▶ WHAT IS REQUIRED
Express the part of the items that opens with the line containing "Which label corresponds" and closes with the line containing "What is the sum" as a JSON list of strings, one string per line, with blank lines excluded. Leave the pictures out of the output.

▶ SOURCE INFORMATION
————————

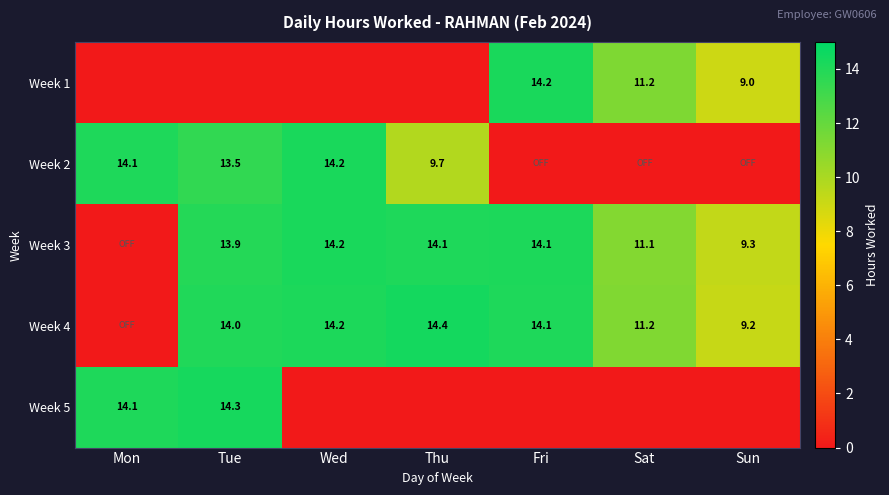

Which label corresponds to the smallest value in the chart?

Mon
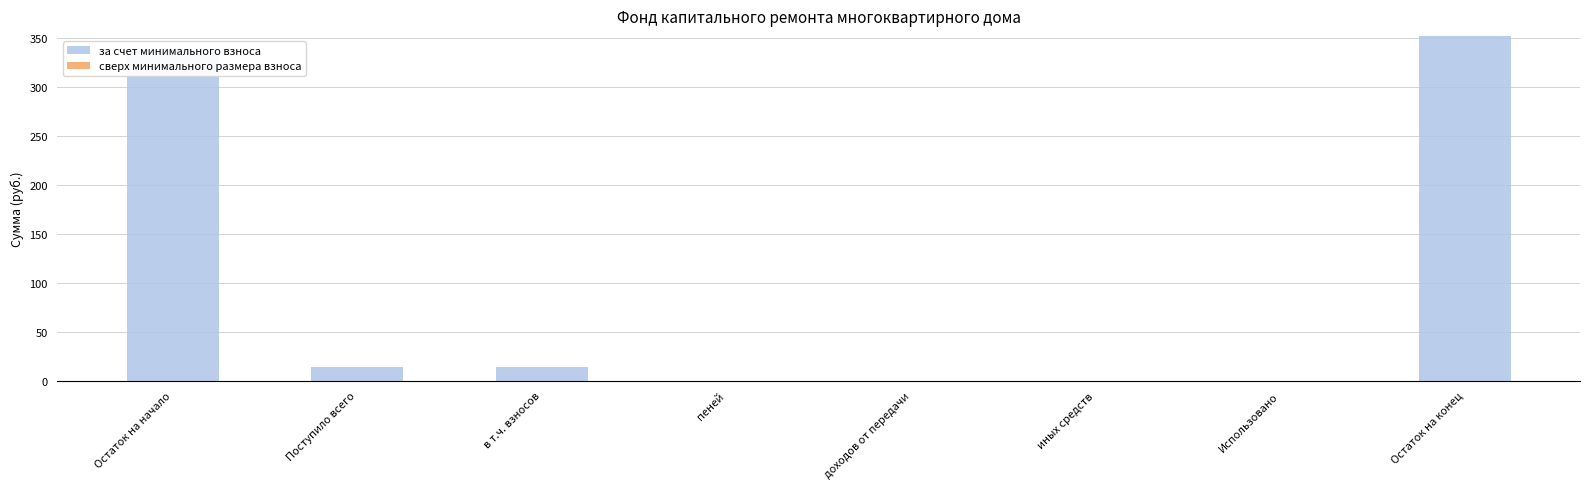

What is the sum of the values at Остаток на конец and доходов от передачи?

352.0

————————

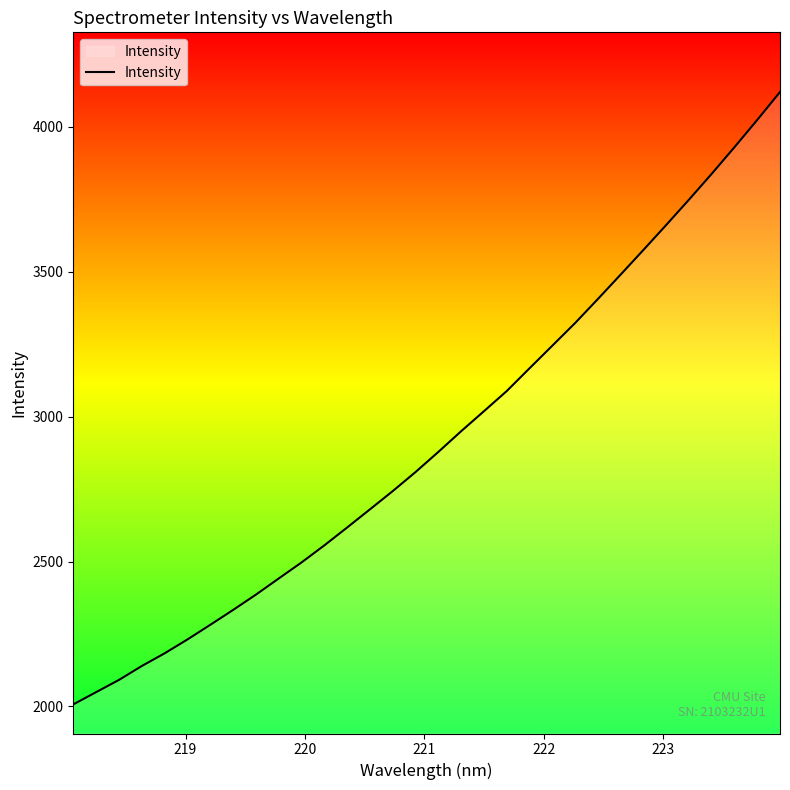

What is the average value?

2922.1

————————

▶ THE COMPLETED TASK
[
  "Which label corresponds to the smallest value in the chart?",
  "Mon",
  "What is the sum of the values at Остаток на конец and доходов от передачи?"
]